Commission issues ethical recommendations on trials in children
The European Commission has published a guideline on the ethical standards to be applied when clinical trials are conducted with children.
“The protection against the risks of research in such a vulnerable population is paramount, whilst this should not lead to denying them the benefits of research.”
Thus a new document published by the European Commission sums up the core ethical dilemma raised by clinical trials involving children. The document, Ethical Considerations for Clinical Trials on Medicinal Products Conducted with the Paediatric Population, constitutes the recommendations of the Commission’s ad hoc group for the development of implementing guidelines for the clinical trials directive, 2001/20/EC. The directive’s third recital in particular recognised the need to improve treatment options for children by involving them in clinical trials.
“Children represent a vulnerable population with developmental, physiological and psychological differences from adults, which make age- and development-related research important for their benefit,” it stated. “Medicinal products, including vaccines, for children need to be tested scientifically before widespread use. This can only be achieved by ensuring that medicinal products which are likely to be of significant clinical value for children are fully studied. The clinical trials required for this purpose should be carried out under conditions affording the best possible protection for the subjects.

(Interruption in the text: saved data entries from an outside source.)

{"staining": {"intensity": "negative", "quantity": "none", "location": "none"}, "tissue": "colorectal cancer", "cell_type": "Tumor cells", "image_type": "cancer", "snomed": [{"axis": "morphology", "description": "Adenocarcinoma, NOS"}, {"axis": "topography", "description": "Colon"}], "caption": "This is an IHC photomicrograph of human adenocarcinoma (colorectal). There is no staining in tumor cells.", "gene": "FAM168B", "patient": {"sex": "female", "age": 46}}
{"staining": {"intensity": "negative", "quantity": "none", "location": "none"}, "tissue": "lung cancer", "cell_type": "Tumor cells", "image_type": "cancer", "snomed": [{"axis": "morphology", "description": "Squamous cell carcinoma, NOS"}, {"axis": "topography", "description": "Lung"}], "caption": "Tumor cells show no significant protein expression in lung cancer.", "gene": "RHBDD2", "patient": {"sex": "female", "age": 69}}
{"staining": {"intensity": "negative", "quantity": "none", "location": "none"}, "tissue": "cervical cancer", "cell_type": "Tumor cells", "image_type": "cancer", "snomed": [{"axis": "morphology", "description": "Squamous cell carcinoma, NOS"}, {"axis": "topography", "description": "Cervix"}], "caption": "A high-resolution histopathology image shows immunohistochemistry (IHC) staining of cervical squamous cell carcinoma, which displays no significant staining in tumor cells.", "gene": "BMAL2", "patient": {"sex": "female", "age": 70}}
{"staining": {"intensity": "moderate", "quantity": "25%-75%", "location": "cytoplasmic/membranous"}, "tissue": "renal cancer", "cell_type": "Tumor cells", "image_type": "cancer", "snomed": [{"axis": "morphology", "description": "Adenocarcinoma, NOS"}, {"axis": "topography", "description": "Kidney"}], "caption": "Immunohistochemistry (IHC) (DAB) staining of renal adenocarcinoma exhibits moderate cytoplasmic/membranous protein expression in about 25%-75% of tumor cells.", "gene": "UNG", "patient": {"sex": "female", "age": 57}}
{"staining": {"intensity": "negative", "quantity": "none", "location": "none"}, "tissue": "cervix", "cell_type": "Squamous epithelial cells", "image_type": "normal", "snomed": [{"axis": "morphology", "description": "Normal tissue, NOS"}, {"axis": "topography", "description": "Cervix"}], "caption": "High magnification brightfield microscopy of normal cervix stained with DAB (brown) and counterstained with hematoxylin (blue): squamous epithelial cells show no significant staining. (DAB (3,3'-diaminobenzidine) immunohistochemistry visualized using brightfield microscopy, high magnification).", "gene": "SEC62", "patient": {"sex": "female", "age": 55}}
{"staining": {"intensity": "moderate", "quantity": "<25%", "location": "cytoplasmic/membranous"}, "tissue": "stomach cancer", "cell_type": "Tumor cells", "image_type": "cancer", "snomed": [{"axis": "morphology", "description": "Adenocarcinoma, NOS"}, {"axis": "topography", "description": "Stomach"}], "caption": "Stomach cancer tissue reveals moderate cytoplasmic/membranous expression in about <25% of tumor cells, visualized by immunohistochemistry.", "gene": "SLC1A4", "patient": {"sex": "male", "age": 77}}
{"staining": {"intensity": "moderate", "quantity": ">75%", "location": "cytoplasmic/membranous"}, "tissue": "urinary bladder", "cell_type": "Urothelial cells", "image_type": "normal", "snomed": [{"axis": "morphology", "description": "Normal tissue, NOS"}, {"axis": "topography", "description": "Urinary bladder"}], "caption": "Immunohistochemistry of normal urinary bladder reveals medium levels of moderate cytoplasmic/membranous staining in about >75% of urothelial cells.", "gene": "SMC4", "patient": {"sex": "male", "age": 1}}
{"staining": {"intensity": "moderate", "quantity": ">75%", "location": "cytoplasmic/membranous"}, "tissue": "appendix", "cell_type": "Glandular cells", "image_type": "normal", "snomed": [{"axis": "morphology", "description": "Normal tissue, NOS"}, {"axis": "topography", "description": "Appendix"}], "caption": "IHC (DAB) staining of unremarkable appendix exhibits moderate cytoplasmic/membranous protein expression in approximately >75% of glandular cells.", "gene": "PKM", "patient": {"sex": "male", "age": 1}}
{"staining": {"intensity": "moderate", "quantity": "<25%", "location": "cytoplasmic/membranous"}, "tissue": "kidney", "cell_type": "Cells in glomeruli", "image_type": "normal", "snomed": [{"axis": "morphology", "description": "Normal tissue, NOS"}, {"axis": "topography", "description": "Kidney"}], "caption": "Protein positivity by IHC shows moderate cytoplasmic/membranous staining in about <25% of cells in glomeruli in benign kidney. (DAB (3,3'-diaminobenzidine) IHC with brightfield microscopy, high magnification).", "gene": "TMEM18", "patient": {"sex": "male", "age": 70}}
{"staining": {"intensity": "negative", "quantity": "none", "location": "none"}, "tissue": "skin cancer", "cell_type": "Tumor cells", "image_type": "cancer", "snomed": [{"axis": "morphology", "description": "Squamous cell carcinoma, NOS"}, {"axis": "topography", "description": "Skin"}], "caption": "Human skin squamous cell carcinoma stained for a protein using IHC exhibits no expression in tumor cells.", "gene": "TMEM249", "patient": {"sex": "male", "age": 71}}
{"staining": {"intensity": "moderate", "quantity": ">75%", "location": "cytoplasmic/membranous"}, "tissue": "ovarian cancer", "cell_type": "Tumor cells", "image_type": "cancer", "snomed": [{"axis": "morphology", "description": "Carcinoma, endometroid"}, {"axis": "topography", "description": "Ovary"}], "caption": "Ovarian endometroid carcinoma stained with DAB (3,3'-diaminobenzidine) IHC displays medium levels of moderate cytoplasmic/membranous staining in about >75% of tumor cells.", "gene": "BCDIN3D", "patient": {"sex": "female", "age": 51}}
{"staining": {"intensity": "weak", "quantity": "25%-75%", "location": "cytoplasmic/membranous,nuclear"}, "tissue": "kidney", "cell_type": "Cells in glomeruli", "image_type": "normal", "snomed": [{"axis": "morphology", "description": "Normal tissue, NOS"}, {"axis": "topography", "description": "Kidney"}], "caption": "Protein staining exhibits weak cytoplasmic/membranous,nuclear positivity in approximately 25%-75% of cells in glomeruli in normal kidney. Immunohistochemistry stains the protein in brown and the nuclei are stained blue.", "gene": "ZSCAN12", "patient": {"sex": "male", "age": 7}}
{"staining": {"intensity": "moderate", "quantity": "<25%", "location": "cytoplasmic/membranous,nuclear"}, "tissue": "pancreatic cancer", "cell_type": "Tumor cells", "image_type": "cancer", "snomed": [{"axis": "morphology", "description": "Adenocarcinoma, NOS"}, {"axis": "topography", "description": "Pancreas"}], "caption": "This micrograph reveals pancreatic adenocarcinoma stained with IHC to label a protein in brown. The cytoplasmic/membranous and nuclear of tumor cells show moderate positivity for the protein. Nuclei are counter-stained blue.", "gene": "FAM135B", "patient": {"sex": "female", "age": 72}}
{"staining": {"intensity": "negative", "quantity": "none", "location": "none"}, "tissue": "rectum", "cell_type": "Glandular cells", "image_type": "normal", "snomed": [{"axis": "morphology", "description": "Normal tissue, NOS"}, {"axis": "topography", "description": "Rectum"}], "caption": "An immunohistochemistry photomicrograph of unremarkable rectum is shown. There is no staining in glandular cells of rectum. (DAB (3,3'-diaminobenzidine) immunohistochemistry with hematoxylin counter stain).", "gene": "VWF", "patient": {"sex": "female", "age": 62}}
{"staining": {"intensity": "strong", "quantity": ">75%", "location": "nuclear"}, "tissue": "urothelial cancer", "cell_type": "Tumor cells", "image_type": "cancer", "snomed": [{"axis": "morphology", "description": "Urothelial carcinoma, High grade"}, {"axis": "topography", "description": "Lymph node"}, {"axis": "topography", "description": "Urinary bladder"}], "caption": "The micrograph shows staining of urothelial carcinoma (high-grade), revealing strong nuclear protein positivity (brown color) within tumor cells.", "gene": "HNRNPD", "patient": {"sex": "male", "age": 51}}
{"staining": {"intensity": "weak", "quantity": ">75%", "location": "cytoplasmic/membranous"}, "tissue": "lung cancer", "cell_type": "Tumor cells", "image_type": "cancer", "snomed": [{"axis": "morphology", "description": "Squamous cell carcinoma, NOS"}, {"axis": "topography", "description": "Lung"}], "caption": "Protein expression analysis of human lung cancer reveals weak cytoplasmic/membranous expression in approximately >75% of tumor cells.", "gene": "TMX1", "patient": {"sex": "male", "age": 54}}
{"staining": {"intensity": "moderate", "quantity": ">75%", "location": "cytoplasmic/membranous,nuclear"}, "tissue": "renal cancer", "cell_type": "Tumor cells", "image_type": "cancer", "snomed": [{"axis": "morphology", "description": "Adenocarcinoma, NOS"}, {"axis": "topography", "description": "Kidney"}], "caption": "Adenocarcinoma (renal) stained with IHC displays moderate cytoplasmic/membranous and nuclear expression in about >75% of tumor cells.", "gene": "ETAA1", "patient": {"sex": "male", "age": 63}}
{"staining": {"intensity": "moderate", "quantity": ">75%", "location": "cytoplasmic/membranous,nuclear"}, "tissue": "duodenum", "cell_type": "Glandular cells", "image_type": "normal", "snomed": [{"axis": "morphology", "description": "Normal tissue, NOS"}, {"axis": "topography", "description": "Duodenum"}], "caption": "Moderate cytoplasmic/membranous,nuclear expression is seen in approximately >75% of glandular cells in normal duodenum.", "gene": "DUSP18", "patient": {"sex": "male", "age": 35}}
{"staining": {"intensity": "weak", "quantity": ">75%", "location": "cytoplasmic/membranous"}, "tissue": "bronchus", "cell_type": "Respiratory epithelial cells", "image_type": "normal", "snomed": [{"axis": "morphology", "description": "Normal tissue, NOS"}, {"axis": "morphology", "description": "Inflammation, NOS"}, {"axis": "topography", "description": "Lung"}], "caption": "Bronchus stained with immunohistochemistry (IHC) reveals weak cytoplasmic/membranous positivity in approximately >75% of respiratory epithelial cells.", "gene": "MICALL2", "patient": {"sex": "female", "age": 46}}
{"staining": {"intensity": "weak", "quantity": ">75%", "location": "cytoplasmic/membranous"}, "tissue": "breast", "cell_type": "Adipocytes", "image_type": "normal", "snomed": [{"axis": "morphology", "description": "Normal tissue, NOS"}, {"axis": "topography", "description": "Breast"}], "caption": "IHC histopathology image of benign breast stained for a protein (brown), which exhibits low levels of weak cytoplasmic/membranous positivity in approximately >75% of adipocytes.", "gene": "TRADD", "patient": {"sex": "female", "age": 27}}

Criteria for the protection of children in clinical trials therefore need to be laid down.”
These were also the arguments underpinning the Community Regulation on medicinal products for use in the paediatric population (No. 1901/2006), which took effect across the member states in January 2007. As such, the Commission’s ethical guideline addresses the sharp increase in the number of trials conducted in children that will result from the EU regulation’s various requirements and incentives for paediatric testing.
Because they deserve special protection, the document notes, children should not be the subject of clinical trials when the research “can be done in legally competent subjects (i.e., adults capable of informed consent)”. If trials in children prove necessary, it adds, “the least vulnerable among them should usually be included (i.e., older children)”. Moreover, the choice of subsets for inclusion in paediatric studies should be made “on the basis of the likely target population for the medicine being tested, the possibility of extrapolation, and the scientific validity of such an approach”.